Olafur Eliasson in München Der vereiste Rennwagen


Er hat in der Londoner Tate Gallery die Sonne aufgehen lassen und baut in New York künstliche Wasserfälle. Mit seiner Kunst will er Menschen unterhalten. Dafür scheut er keine Kooperationen mit der Industrie. Jetzt hat Olafur Eliasson in München einen BMW-Rennwagen vereist und ins Museum gestellt.

Der vereiste BMW des dänisch-isländischen Künstlers Olafur Eliasson ist knapp neun Monate nach seiner ersten Präsentation in San Francisco nun in München zu besichtigen. Bis zum 20. Juli zeigt die Pinakothek der Moderne in einem Kühlraum "Your mobile expectations: BMW H2R project". Ein Rennwagen mit Wasserstoffantrieb verbirgt sich unter einer dicken, aber dennoch filigranen Eishaut, die von innen mit einem gelben Licht zum Leuchten gebracht wird.

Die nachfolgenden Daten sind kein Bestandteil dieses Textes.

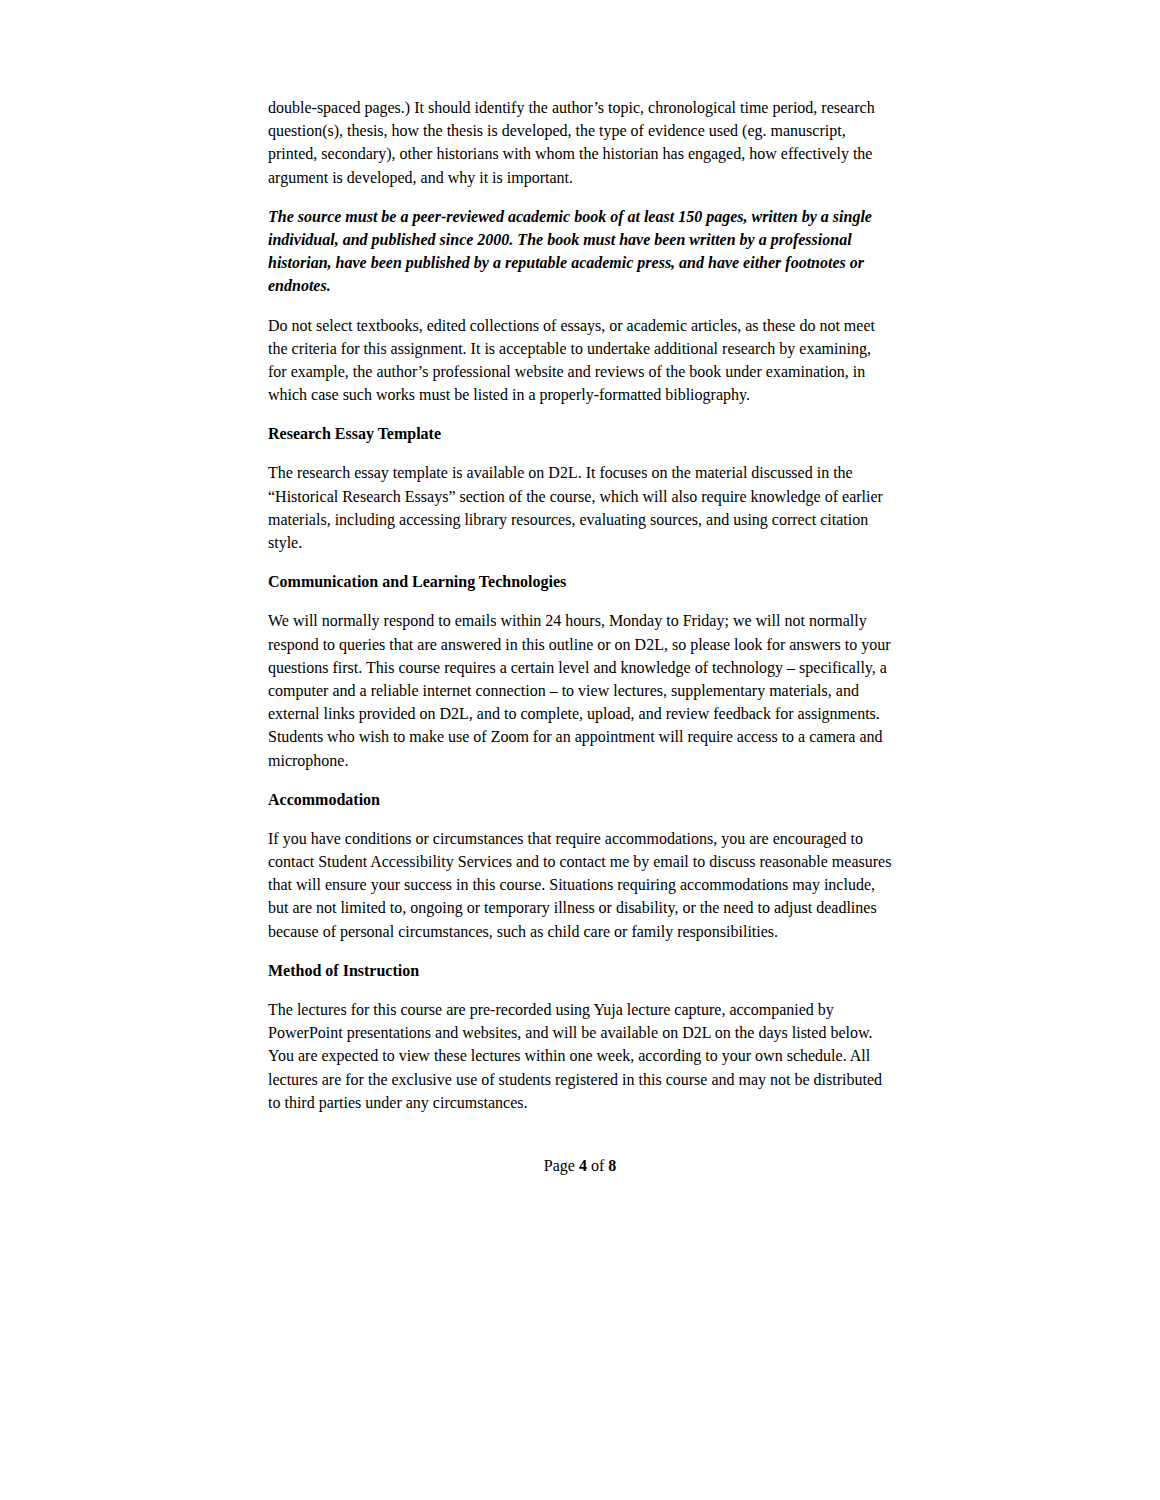double-spaced pages.) It should identify the author’s topic, chronological time period, research question(s), thesis, how the thesis is developed, the type of evidence used (eg. manuscript, printed, secondary), other historians with whom the historian has engaged, how effectively the argument is developed, and why it is important.
The source must be a peer-reviewed academic book of at least 150 pages, written by a single individual, and published since 2000. The book must have been written by a professional historian, have been published by a reputable academic press, and have either footnotes or endnotes.
Do not select textbooks, edited collections of essays, or academic articles, as these do not meet the criteria for this assignment. It is acceptable to undertake additional research by examining, for example, the author’s professional website and reviews of the book under examination, in which case such works must be listed in a properly-formatted bibliography.
Research Essay Template
The research essay template is available on D2L. It focuses on the material discussed in the “Historical Research Essays” section of the course, which will also require knowledge of earlier materials, including accessing library resources, evaluating sources, and using correct citation style.
Communication and Learning Technologies
We will normally respond to emails within 24 hours, Monday to Friday; we will not normally respond to queries that are answered in this outline or on D2L, so please look for answers to your questions first. This course requires a certain level and knowledge of technology – specifically, a computer and a reliable internet connection – to view lectures, supplementary materials, and external links provided on D2L, and to complete, upload, and review feedback for assignments. Students who wish to make use of Zoom for an appointment will require access to a camera and microphone.
Accommodation
If you have conditions or circumstances that require accommodations, you are encouraged to contact Student Accessibility Services and to contact me by email to discuss reasonable measures that will ensure your success in this course. Situations requiring accommodations may include, but are not limited to, ongoing or temporary illness or disability, or the need to adjust deadlines because of personal circumstances, such as child care or family responsibilities.
Method of Instruction
The lectures for this course are pre-recorded using Yuja lecture capture, accompanied by PowerPoint presentations and websites, and will be available on D2L on the days listed below. You are expected to view these lectures within one week, according to your own schedule. All lectures are for the exclusive use of students registered in this course and may not be distributed to third parties under any circumstances.
Page 4 of 8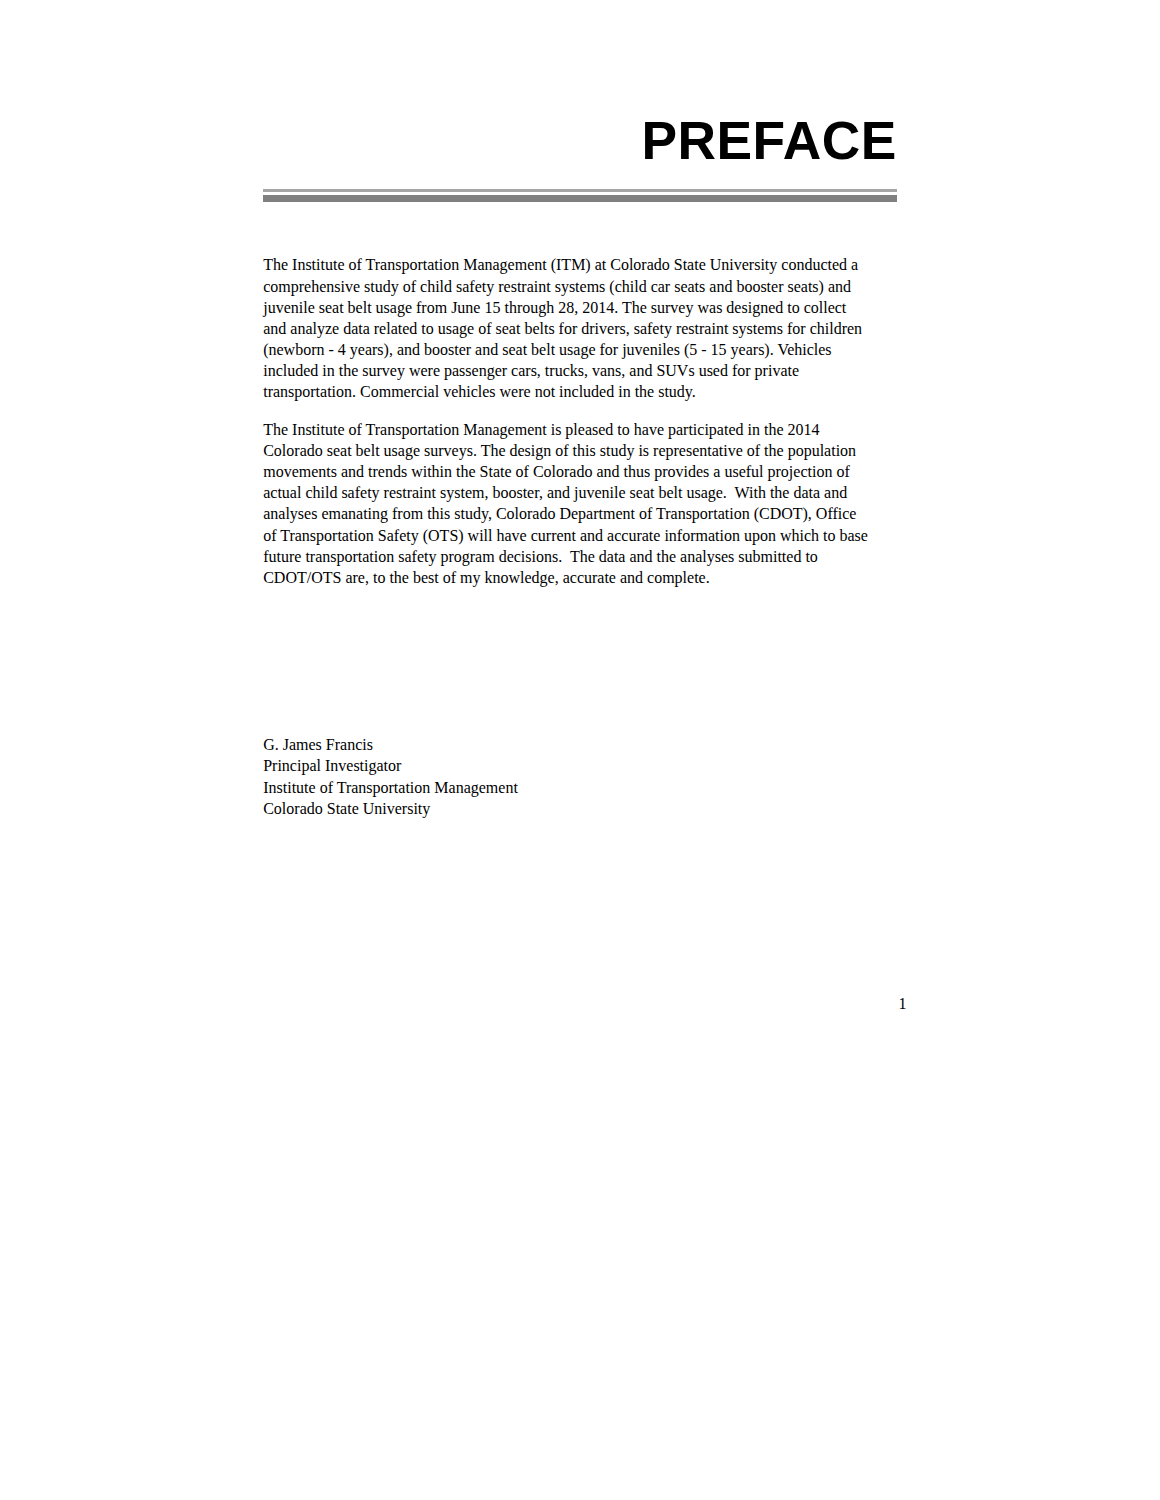PREFACE
The Institute of Transportation Management (ITM) at Colorado State University conducted a comprehensive study of child safety restraint systems (child car seats and booster seats) and juvenile seat belt usage from June 15 through 28, 2014. The survey was designed to collect and analyze data related to usage of seat belts for drivers, safety restraint systems for children (newborn - 4 years), and booster and seat belt usage for juveniles (5 - 15 years). Vehicles included in the survey were passenger cars, trucks, vans, and SUVs used for private transportation. Commercial vehicles were not included in the study.
The Institute of Transportation Management is pleased to have participated in the 2014 Colorado seat belt usage surveys. The design of this study is representative of the population movements and trends within the State of Colorado and thus provides a useful projection of actual child safety restraint system, booster, and juvenile seat belt usage. With the data and analyses emanating from this study, Colorado Department of Transportation (CDOT), Office of Transportation Safety (OTS) will have current and accurate information upon which to base future transportation safety program decisions. The data and the analyses submitted to CDOT/OTS are, to the best of my knowledge, accurate and complete.
G. James Francis
Principal Investigator
Institute of Transportation Management
Colorado State University
1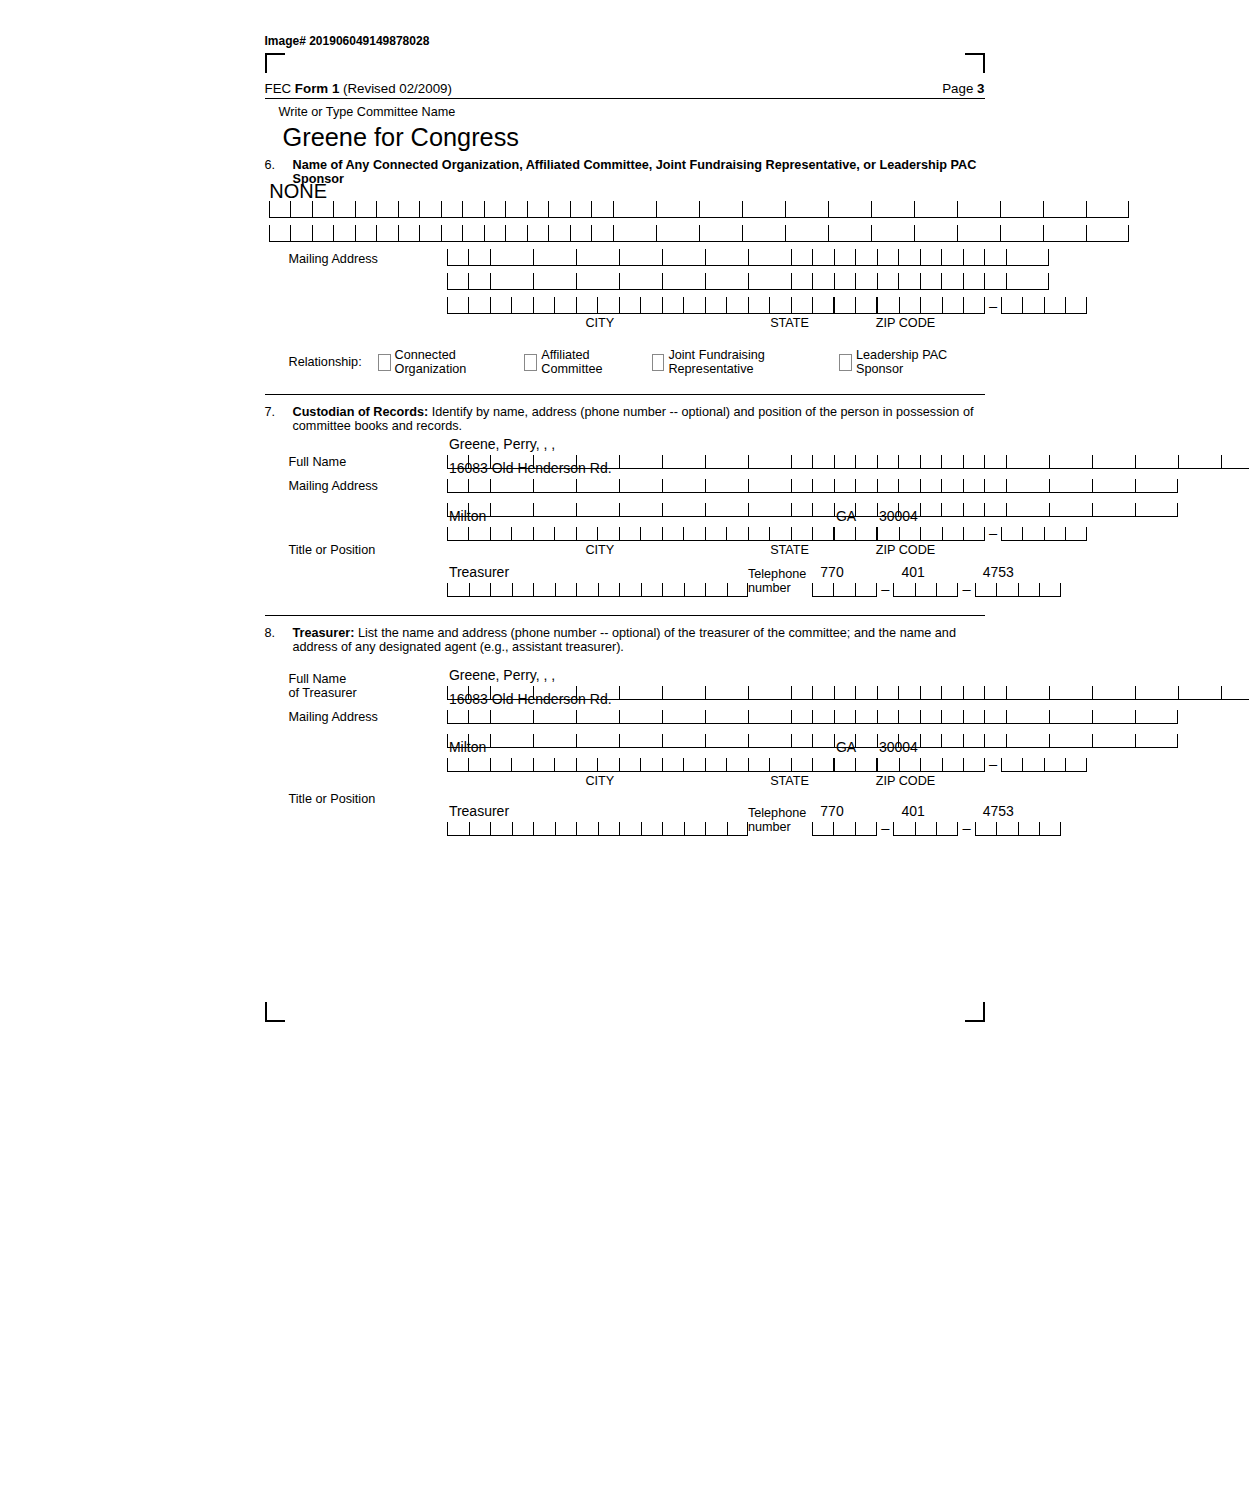Image# 201906049149878028
FEC Form 1 (Revised 02/2009)
Page 3
Write or Type Committee Name
Greene for Congress
6.
Name of Any Connected Organization, Affiliated Committee, Joint Fundraising Representative, or Leadership PAC Sponsor
NONE
Mailing Address
–
CITY
STATE
ZIP CODE
Relationship: Connected Organization Affiliated Committee Joint Fundraising Representative Leadership PAC Sponsor
7.
Custodian of Records: Identify by name, address (phone number -- optional) and position of the person in possession of committee books and records.
Full Name
Greene, Perry, , ,
Mailing Address
16083 Old Henderson Rd.
Milton
GA
30004
–
Title or Position
CITY
STATE
ZIP CODE
Treasurer
Telephone number
770
–
401
–
4753
8.
Treasurer: List the name and address (phone number -- optional) of the treasurer of the committee; and the name and address of any designated agent (e.g., assistant treasurer).
Full Name
of Treasurer
Greene, Perry, , ,
Mailing Address
16083 Old Henderson Rd.
Milton
GA
30004
–
CITY
STATE
ZIP CODE
Title or Position
Treasurer
Telephone number
770
–
401
–
4753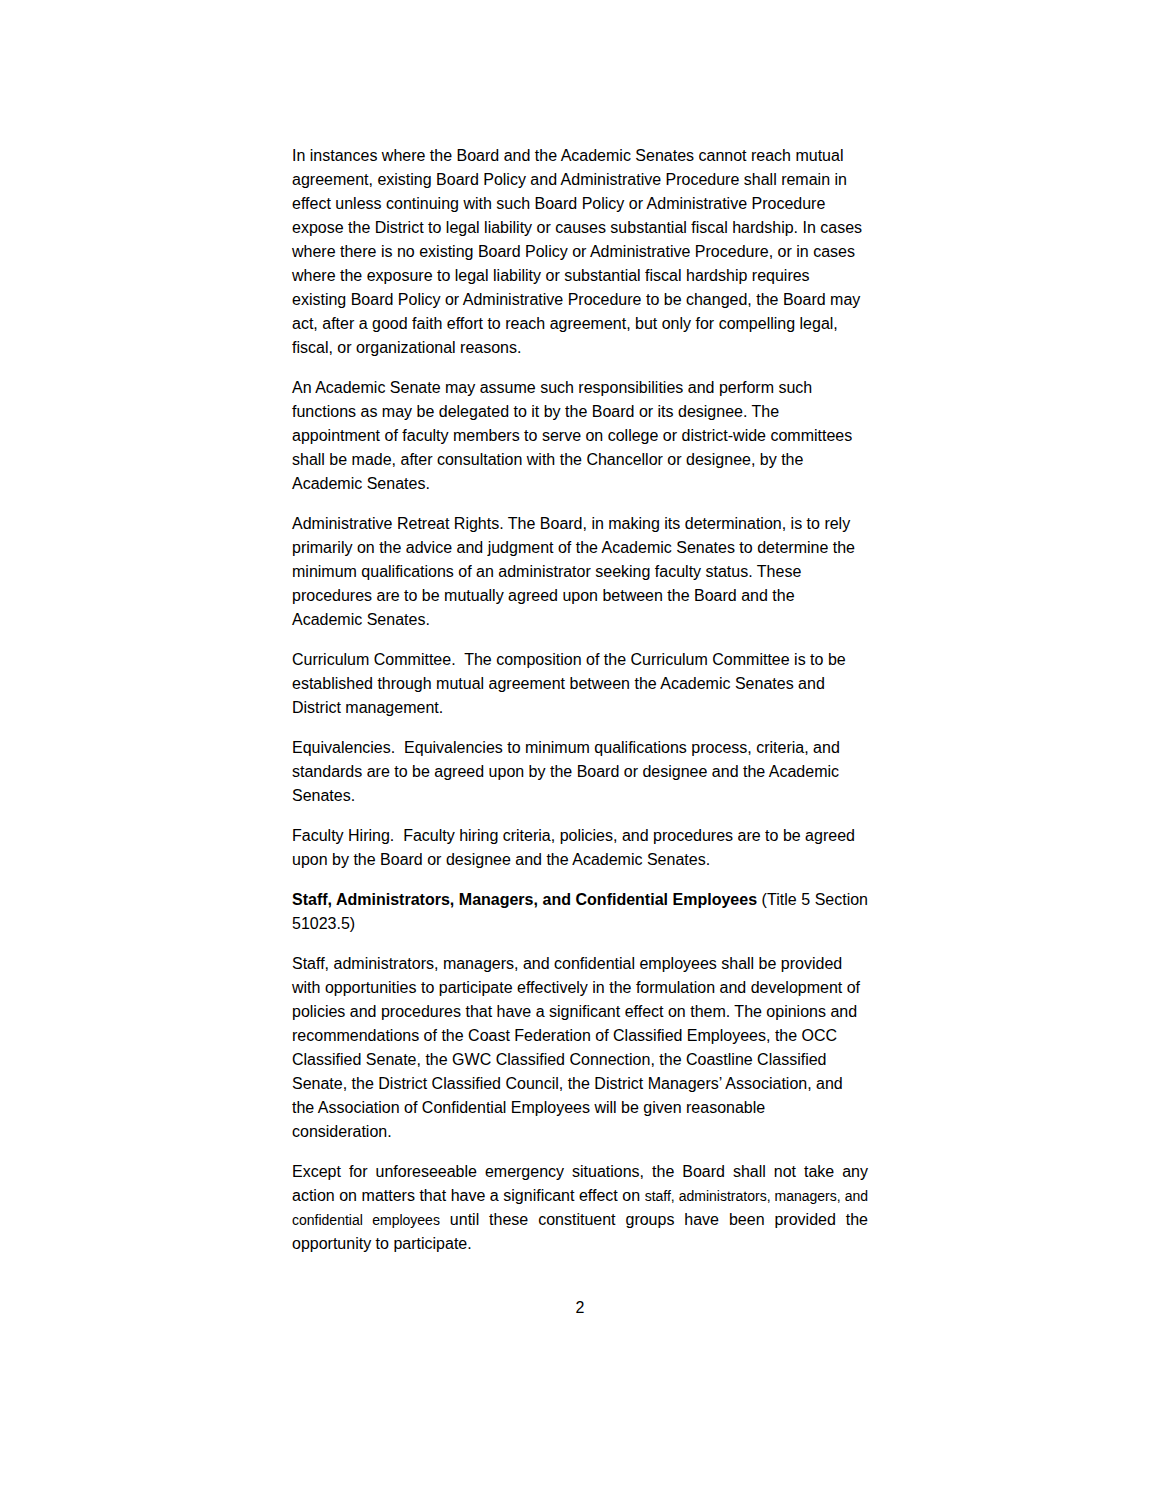In instances where the Board and the Academic Senates cannot reach mutual agreement, existing Board Policy and Administrative Procedure shall remain in effect unless continuing with such Board Policy or Administrative Procedure expose the District to legal liability or causes substantial fiscal hardship. In cases where there is no existing Board Policy or Administrative Procedure, or in cases where the exposure to legal liability or substantial fiscal hardship requires existing Board Policy or Administrative Procedure to be changed, the Board may act, after a good faith effort to reach agreement, but only for compelling legal, fiscal, or organizational reasons.
An Academic Senate may assume such responsibilities and perform such functions as may be delegated to it by the Board or its designee. The appointment of faculty members to serve on college or district-wide committees shall be made, after consultation with the Chancellor or designee, by the Academic Senates.
Administrative Retreat Rights. The Board, in making its determination, is to rely primarily on the advice and judgment of the Academic Senates to determine the minimum qualifications of an administrator seeking faculty status. These procedures are to be mutually agreed upon between the Board and the Academic Senates.
Curriculum Committee. The composition of the Curriculum Committee is to be established through mutual agreement between the Academic Senates and District management.
Equivalencies. Equivalencies to minimum qualifications process, criteria, and standards are to be agreed upon by the Board or designee and the Academic Senates.
Faculty Hiring. Faculty hiring criteria, policies, and procedures are to be agreed upon by the Board or designee and the Academic Senates.
Staff, Administrators, Managers, and Confidential Employees (Title 5 Section 51023.5)
Staff, administrators, managers, and confidential employees shall be provided with opportunities to participate effectively in the formulation and development of policies and procedures that have a significant effect on them. The opinions and recommendations of the Coast Federation of Classified Employees, the OCC Classified Senate, the GWC Classified Connection, the Coastline Classified Senate, the District Classified Council, the District Managers’ Association, and the Association of Confidential Employees will be given reasonable consideration.
Except for unforeseeable emergency situations, the Board shall not take any action on matters that have a significant effect on staff, administrators, managers, and confidential employees until these constituent groups have been provided the opportunity to participate.
2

Damit setzt Eliasson die Reihe der sogenannten "BMW Art Cars" fort, die seit 1975 von Künstlern wie Frank Stella, Roy Lichtenstein oder Andy Warhol für den Münchner Auto-Hersteller gestaltet wurden. Auch die Bayerischen Staatsgemäldesammlungen sind an der Ausstellung beteiligt.

Eine Herausforderung sei für ihn gewesen, sich mit einem Objekt aus dem Alltagsleben der Menschen zu beschäftigen, das ebenso verehrt wie abgelehnt werde, sagte Eliasson. Vor allem interessierte den in Berlin und Kopenhagen lebenden Künstler die Wechselwirkung zwischen dem Objekt und den Betrachtern. Er habe sich nicht nur mit der Frage auseinandergesetzt, welche Wirkung das Auto auf den Besucher habe, sondern auch welchen Einfluss der Besucher auf das Auto habe, sagte er bei der Vorstellung des Kunstwerkes am Dienstag in München. Dies werde durch das Eis besonders deutlich, da die Menschen es durch ihre Körperwärme auch zum Schmelzen brächten und so veränderten.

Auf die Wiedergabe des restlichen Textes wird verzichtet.